China’s July data makes the country’s recovery less solid than expected. Exports weakness showed no sign of abating, down 23% YoY. After years of over 20% export growth, it looks as though 2009 will come in around 20% down since officials don’t see much of an export recovery until the end of the year.
Bloomberg: Domestic demand is unlikely “to provide a full remedy for the sharp contraction in external demand,” the commerce ministry said in a statement today.
New loans showed surprising weakness, worse than most economist’s estimates at less than 25% of their June level, though seasonal factors could be part of this. Industrial production and fixed asset investment also grew less than many had hoped.

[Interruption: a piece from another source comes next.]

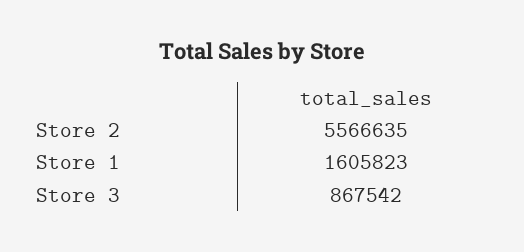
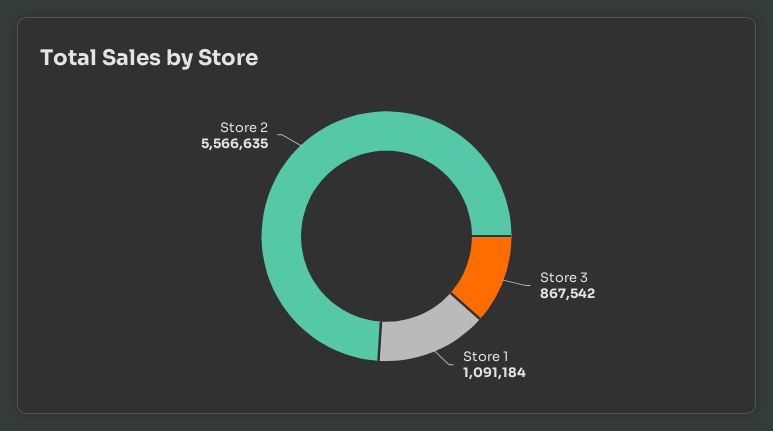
Store 1: 1605823 -> 1091184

Despite government support for “equity market stability” over the weekend, and the continued easy money it implies, the China’s CSI300 was down 4.5% last night, now entering what some might call a significant correction. Yuan forwards weakened alongside the market.
It’s clear that market participants are increasingly jittery.
“The slowdown in new lending is an excuse for investors to exit a market that’s risen too fast and gotten too expensive,” said Philippe Zhang, chief investment officer at AXA SPDB Investment Managers in Shanghai, which oversees about $220 million. Investors should sell China’s stocks as the market is in “bubble territory” and share prices already reflect expectations for a rebound in the economy and earnings, Shenyin & Wanguo Securities Co. said in a report yesterday.